**PAGE TEXT**
###

Food Safety Magazine

FSM eDigest | October 15, 2013

Food Chain Scandals Top Public’s Concerns

By Laura Harrison

Food Chain Scandals Top Public’s Concerns

Food chain scandals are constantly sprawled across the media, raising real concerns about what is really in the food that we are eating. Most people are guilty of indulging in fast food once in a while, whether it’s enjoying a burger on a Friday night in front of the TV or some crunchy fried chicken that seems all too appealing after a night out. However, after years of the negative media attention that these mammoth fast food chains receive, maybe we’ve always had some kind of inclination that fast food isn’t the most trustworthy.

However, it came as a real shock when the horse meat scandal was announced at the beginning of this year. Trustworthy, big name brands, such as Tesco, Iceland, Aldi and Lidl were just some of the supermarket chains that revealed they were selling horse meat instead of beef. The scandal continues to remain a problem across 16 different countries leaving people feeling concerned and worried about the food they are purchasing and eating from supermarkets. Here are just some of the responses from some of North East Lincolnshire’s residents:

“It’s very concerning. The mind boggles how this could happen. If they put in horse meat, it makes you wonder what else they are putting in the meat.”

“It’s disgusting. I know it’s probably hygienic, but we are English and we don’t eat horse. I don’t eat burgers, but people buy them for their children, they just don’t know what’s in them. You trust the larger stores, but now you just don’t know.”

These responses express just some of the worries that many of the public have over the food that they are purchasing and eating. But food scandals don’t stop at big fast food chains and supermarkets, with the revelation that many local food brands also have appalling hygiene standards. For example, in the city of Norwich, a report revealed that out of 153 establishments, the majority of them only had a 2/3 hygiene rating. And in Manchester, it was revealed that one in every 10 restaurants and takeaways were branded as ‘too dirty’ with Stockport having the worst food hygiene in Greater Manchester with 95 outlets being rated as below satisfactory. With food scandals being exposed in fast food chains, supermarkets as well as local businesses, consumers are left feeling worried about the safety and hygiene of the food that they are eating and buying.

How Companies Can Improve Food Hygiene
Training:
To gain consumers’ confidence, local businesses would benefit from investing in basic food hygiene training and CIEH (The Chartered Institute of Environmental Health) training. Britannia Safety and Training is an example of a business that can offer CIEH training in Lincolnshire. This should be carried out by any business where food is prepared, cooked or handled. Training of this kind will help businesses to meet the Food Standards Act and help them to operate in a hygienic manner at every level of their business.

Food safety: As well as investing in food hygiene training, there are a number of other aspects that companies should be doing to improve their hygiene standards. Firstly, companies must ensure that all food is safe to eat. This includes not adding, removing or treating food in a way that is going to make it harmful for consumers. It’s important to keep records on exactly where the food is from as well as its ingredients, and be able to show this information on demand. If any unsafe food is discovered, companies should immediately withdraw the food and complete an incident report, informing consumers why that type of food has been withdrawn. Furthermore, if companies use any kind of food additives, it must be an approved food additive and must not exceed the maximum permitted level complying with the Food Standard Agency food additives legislation.

###

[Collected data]
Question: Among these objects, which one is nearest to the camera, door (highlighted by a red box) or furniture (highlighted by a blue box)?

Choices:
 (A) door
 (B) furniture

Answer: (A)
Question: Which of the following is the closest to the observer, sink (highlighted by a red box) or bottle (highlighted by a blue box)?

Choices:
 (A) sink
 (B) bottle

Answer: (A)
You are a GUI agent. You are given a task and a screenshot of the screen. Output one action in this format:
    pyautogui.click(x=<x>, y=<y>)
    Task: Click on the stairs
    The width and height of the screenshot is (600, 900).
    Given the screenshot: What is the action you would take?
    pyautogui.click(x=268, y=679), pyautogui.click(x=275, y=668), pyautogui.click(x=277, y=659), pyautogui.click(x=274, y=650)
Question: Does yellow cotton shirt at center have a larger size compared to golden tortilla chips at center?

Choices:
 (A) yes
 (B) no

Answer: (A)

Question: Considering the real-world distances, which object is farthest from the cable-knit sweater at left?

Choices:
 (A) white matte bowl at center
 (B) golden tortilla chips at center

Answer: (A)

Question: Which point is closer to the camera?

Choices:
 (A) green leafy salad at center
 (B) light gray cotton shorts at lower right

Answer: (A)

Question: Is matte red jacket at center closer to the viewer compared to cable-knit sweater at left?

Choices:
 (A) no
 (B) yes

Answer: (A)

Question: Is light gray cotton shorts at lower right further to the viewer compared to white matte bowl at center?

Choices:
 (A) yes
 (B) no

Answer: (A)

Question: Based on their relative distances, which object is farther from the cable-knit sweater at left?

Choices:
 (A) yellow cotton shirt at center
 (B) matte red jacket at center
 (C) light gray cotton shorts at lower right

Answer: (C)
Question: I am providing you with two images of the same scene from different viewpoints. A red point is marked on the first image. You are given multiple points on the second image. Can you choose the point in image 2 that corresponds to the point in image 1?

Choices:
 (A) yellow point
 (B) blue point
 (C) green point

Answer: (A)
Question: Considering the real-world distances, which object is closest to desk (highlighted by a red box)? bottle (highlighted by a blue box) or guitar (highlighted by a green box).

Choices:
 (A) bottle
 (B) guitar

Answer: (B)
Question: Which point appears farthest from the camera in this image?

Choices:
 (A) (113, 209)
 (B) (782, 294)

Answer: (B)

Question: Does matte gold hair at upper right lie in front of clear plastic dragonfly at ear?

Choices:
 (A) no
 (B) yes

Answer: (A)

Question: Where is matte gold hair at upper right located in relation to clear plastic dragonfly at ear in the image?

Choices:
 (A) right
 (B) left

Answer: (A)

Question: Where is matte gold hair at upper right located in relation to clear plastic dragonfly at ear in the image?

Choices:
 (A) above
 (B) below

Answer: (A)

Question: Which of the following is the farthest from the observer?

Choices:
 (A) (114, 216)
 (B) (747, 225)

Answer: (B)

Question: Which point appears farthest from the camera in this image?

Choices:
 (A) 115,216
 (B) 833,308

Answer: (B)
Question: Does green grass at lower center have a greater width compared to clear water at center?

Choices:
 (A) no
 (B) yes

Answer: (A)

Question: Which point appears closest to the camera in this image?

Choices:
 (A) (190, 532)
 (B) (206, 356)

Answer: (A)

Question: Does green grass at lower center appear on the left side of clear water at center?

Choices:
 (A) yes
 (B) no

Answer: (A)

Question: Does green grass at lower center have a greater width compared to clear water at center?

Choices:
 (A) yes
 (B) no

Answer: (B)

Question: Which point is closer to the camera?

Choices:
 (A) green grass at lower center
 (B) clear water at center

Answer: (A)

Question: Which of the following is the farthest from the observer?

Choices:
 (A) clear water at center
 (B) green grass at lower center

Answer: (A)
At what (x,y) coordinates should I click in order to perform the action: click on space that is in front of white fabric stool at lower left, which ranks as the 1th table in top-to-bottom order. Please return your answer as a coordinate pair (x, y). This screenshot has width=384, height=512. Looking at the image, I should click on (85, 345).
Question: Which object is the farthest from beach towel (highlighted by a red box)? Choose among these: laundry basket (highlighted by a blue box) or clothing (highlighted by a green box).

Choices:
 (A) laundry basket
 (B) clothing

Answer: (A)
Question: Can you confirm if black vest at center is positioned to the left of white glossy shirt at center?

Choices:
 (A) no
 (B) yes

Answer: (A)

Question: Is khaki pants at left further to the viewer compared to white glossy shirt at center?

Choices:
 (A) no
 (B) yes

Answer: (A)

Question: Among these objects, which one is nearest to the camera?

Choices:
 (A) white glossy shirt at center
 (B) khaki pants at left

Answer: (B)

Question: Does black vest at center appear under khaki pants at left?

###

**WHAT IS BEING ASKED**
Write the next part of the food hygiene article, picking up after its last sentence about approved food additives.

**ANSWER TO THIS PROBLEM**
Structure: The structure of the workplace must comply by the following rules:

• Hand washing facilities and toilets: A company must have enough hand washing facilities and any toilets must not open directly into rooms where food is prepared or handled. Companies must have an adequate number of washbasins, suitably located and used only for cleaning hands. The washbasins must have hot and cold running water and soap and companies should have separate sinks for washing food.

• Ventilation: It is vital for companies to have enough ventilation whether it is natural ventilation such as opening windows or mechanical ventilation, for example, extractor fans.

• Floor: Must be washable, impervious and non-toxic and allow adequate surface drainage.

• Walls: Must be easy to clean, non-absorbent and non-toxic.

• Ceilings: Must be constructed in a way that doesn’t allow for dirt to build up.

• Windows: Must be constructed in a way that doesn’t allow for dirt to build up, have insect roof screens that can be removed for cleaning, must remain closed if open windows can cause contamination of food.

• Doors: Must be easy to clean, smooth and non-absorbent.

• Surfaces: Must be cleaned whenever food is prepared and handled, must be easy to clean and disinfect.

• Food waste: Companies should remove any food waste and rubbish as quickly as possible to prevent it from building up and must put food waste in containers that can be closed.

Management Systems
It is also vital that companies have an effective written food safety management system in place that is checked regularly. This includes records of staff training, a list of suppliers and a cleaning schedule. This should be filled out daily by one member of staff that carries out the opening and closing checks. If any problems are identified, businesses should make changes immediately.

Evidence that businesses have successfully completed training, and that their workplace is clean and hygienic, will give consumers the confidence that the food they are eating is of a high standard.

Laura Harrison is a food industry consultant based in the UK.